Funny, moving and highly entertaining
The Yellow Eyes of Crocodiles is the first novel in the Joséphine series by French author, Katherine Pancol. When she discovers her unemployed husband Antoine (call me Tonio) is having an affair with his manicurist, Joséphine Cortès kicks him out of their Paris apartment and resolves to somehow manage, with two daughters, on her own. Her meagre salary at the CNRS as a 12th Century historian will need to be supplemented; luckily, her brother-in-law, Philippe Dupin offers her some translation work.

When Antoine and his mistress, Mylène desert Paris to run a crocodile farm in Kenya, Joséphine knows her daughters’ survival is dependent on her: 10-year-old Zoé can still be reassured, but 14-year-old Hortense is becoming a wilful handful. And the bank manager has a nasty surprise for Joséphine. Desperation and a sense of filial loyalty see her agreeing to a dubious deal with her glamorous (and manipulative) sister, Iris: Jo will write a novel set in 12th Century France; Iris will relish doing the publicity and taking the credit; she’ll funnel the fees to Jo.

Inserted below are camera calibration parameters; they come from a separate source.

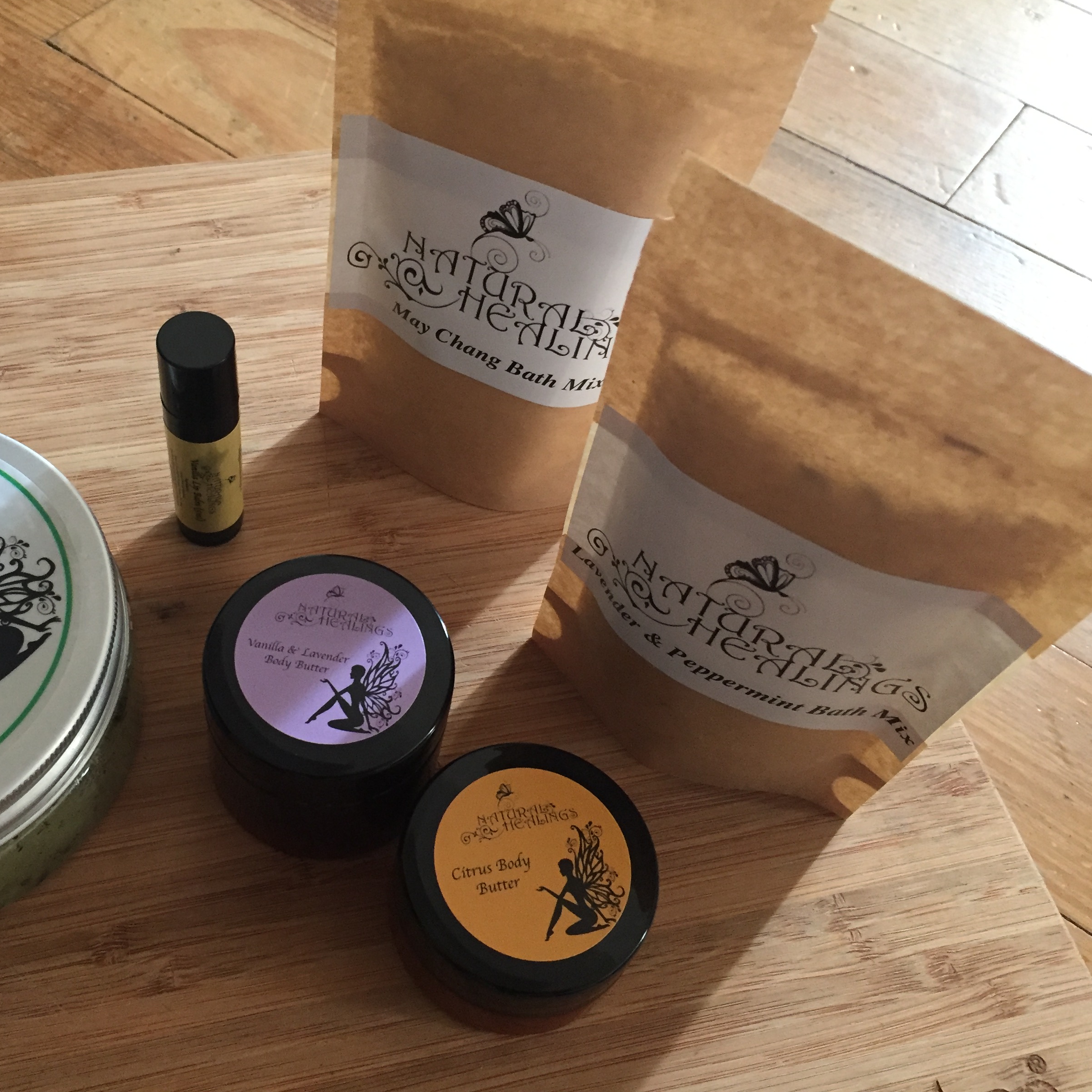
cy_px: 533
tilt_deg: -57.8
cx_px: 349
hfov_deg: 46.4
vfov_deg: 47.2
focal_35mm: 35
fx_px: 1249
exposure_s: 1/33
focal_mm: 4.15
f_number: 2.2
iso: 320
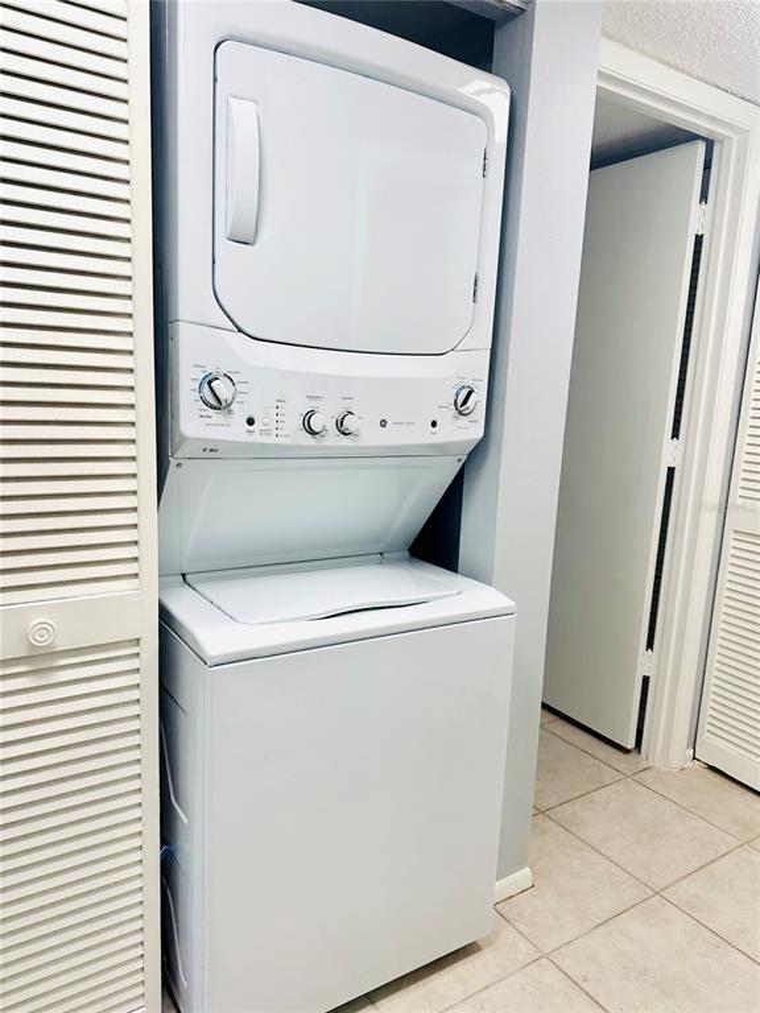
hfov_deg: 56.8
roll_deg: -3.7
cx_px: 380
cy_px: 506
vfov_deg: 71.6
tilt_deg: -9.6
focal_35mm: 24
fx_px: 703
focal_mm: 6.86
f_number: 1.78
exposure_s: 1/120
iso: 64
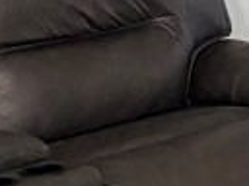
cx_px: 416
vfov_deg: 6.9
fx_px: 1496
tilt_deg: -5.0
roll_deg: -0.1
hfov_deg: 9.2
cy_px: -157
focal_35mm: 208
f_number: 1.6
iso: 320
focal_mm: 5.96
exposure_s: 1/60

Pancol’s plot is wholly credible; it has a few twists and turns to keep things interesting as some two years of Joséphine’s life are detailed against a backdrop of other family and neighbourhood dramas: an eviction, a secret Royal baby, a long-standing unrequited love, a black-sheep twin, repressed memories, internet dating, lovers, plenty of gossip, mistresses, revealing YouTube clips, fake designer bags, hungry crocodiles, failing marriages, and a longed-for heir.

Pancol gives the reader a diverse cast of characters, none perfect, all flawed, all very human, with their strengths and weaknesses, none wholly good or bad: a few are easy to despise; others draw the reader’s sympathy; insecure and reticent, Joséphine will, at first, frustrate, as we wait and hope for her to lose her naiveté and develop some backbone. And everyone has secrets they’re not telling.

This first book (of three so far) is translated from the original French by William Rodarmor and Helen Dickinson. Readers who enjoy this novel will be pleased to know that the second book, The Slow Waltz of Turtles is also available in English. Funny, moving and highly entertaining, this is a very enjoyable read.